Na zona mais negra de uma floresta negra, mesmo
por aí, sobre luzes e correntes aceradas e plutônicas, é possível virar o
vento. Robert Mitchum foi dos que mais pisou, cheirou e se queimou nesses espetros
de naturezas que reagem ao íntimo e à temperatura do homem. Em “Bandido” começa
por ser o típico fanfarrão imperialista e orgulhoso de uma barbárie ganha,
entrando no México de 1916, a ferro e a fogo letal, para entre os habituais
negócios de armas emporcalhados e lançamentos de granadas que jamais fazem
tremer o seu essencial copo de rum, regressar a uma infância que transformará o
seu olhar e apagados horizontes.
De fama feita, esse tal Wilson que é perigoso e
nada confiável ainda mais por misturar os negócios com o prazer, vai olhar por
um acaso uma Lisa que naquele antro passa por uma aparição e o é, de chapéu à
rapariga de baloiço vermelho e fitazinha de orvalho cor-de-rosa pela delgada cintura,
e não será o mesmo. Ela também já não suporta o marido tão sujo como o
pretendente mas que a trata como esposa e não como mulher, e demais a mais, o
hábito já os mumificou. Wilson ou o próprio Mitchum encara-a no momento
seguinte e mostra-lhe a casa dos divórcios. Quanto às diversas facções em jogo,
essa cambulhada de amigos, inimigos e cínicos de toda a raça, vão confluir para
uma mudança impossível como que atraídos por uma beleza estranha de inesperada
no espaço e tempo menos propício. Tipicamente Fleischer por estes anos.
Não é um Western como não é imagem histórica ou
denunciante de qualquer género. É uma progressão fabulesca que deixa a pérfida
e o horror para nesse caminho subterrado apanhar o milagre inusitado, e mudar
da fumaça e preta labareda inicial para outro tipo de brilho, alvo e luminoso
como os rostos do par que se encontrou no Dantesco caldeirão, entre cordas nas
gargantas e covas já nomeadas.
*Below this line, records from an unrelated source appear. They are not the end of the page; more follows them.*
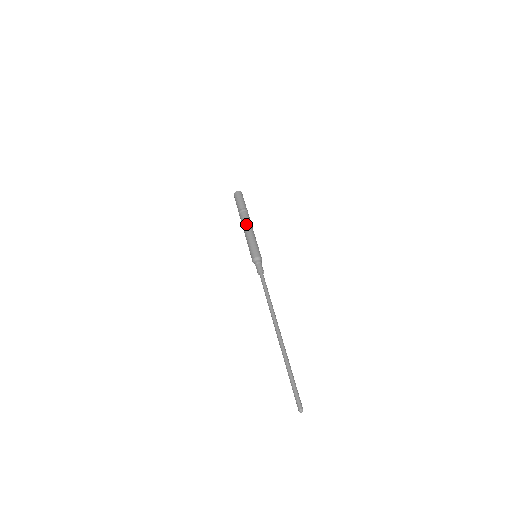
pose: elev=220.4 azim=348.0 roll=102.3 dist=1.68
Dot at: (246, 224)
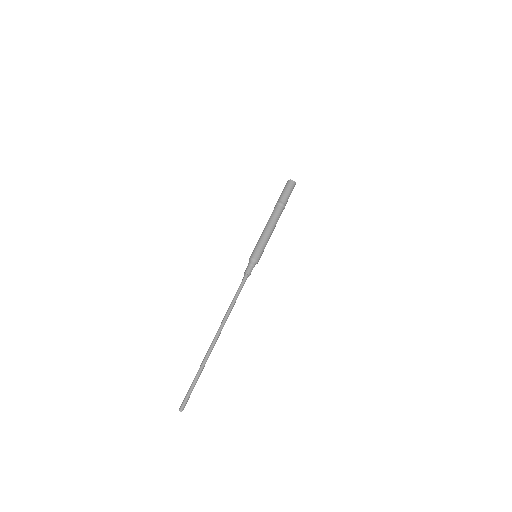
Dot at: (269, 220)
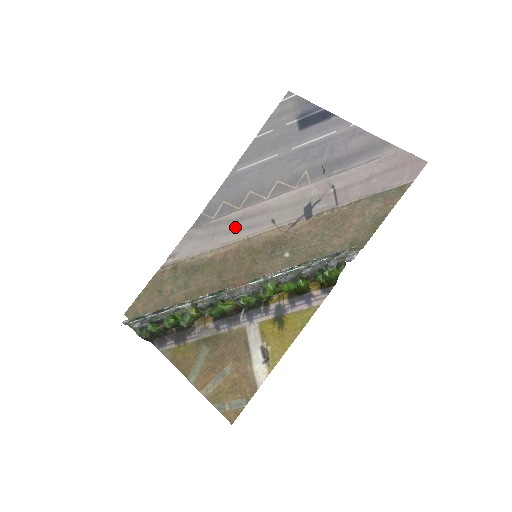
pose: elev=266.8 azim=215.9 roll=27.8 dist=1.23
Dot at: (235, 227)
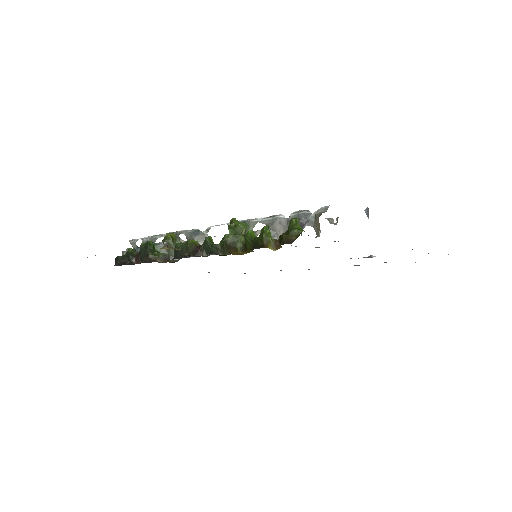
Dot at: occluded
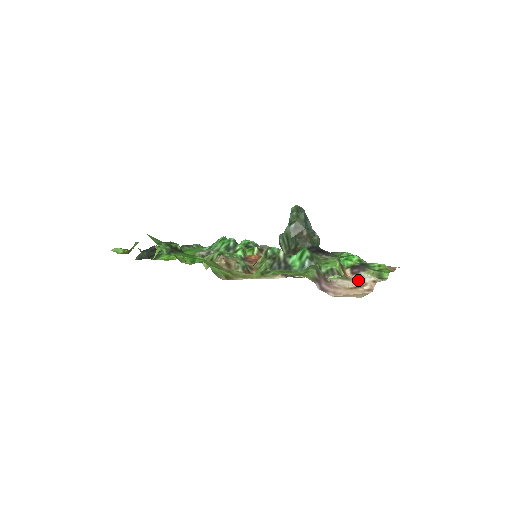
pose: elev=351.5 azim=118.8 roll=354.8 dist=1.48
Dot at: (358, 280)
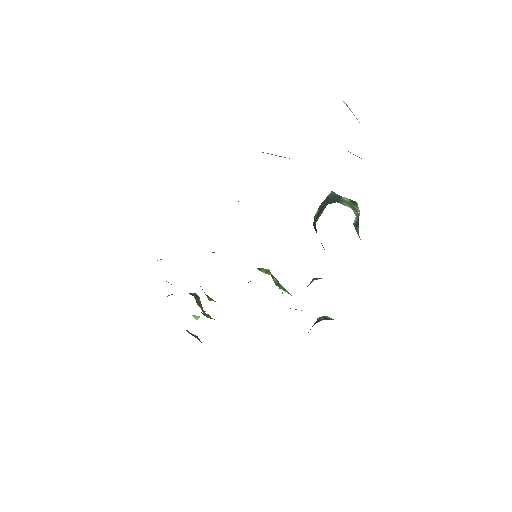
Dot at: occluded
Uma cura, uma missa ou um exorcismo, sei lá onde
estamos às vezes…, que alastra ao filme desde o primeiro plano agreste e
chamuscado a fazer lembrar os planos agrestes e chamuscados do Mexicano Hugo
Fregonese, para se transformar numa ode aventureira mesmo que debaixo de pólvora
à maneira de Raoul Walsh ou De Mille ou então para cavalgar mais…lembrei-me do
inimitável “One-Eyed Jacks” do cineasta Marlon Brando, e não só pelas ondas
transbordantes e os brancos maculados por brancos. De tabernas manhosas e
hotéis corrompidos como generais ou mercadores dali, para pântanos luzentes,
lagoas magicadas, praias-fronteira Rimbaunianas e pertenças de amor caligrafadas.
Por entre balázios e canhões de todas as espécies, temos sempre a certeza que
aqueles seres que divindades ou insondados de outra ordem decidiu acolher, não
sofrerão danos de maior que não corações partidos, sufocares a contrarrelógio,
corares de primeiro encontro.
Que bailado inaugural aquele da câmara em
sequência para trás e para a frente que nunca é virtuosismo mas antes confina
toda a ambiência e motivação. Num scope que jamais pensou no inimigo televisão
que lhe reduziria e humilharia as escalas. Ou em operações cosméticas que
limpassem o que aqui é carnagem orgânica e convulsa, anti pixels, escorreres labiais
e camufladas libidos jactantes à tela. Onde o meio corpo de Mitchum é do
tamanho de uma selva ou de um arranha-céus de hoje, onde uma majestosa igreja como
qualquer barroquíssima ogiva sensual tão imensa e sensual como o desejante
clamor de vida e prazer da enrubescida e renascida bela. Tudo o resto que pretenda
manchar aquelas primaveras, ressurreições e expressão puramente liberta da
forma, vai directamente para os trilhos do desprezo, de proeminência e idade contrária
ao sangue vital que explode em cores e sons.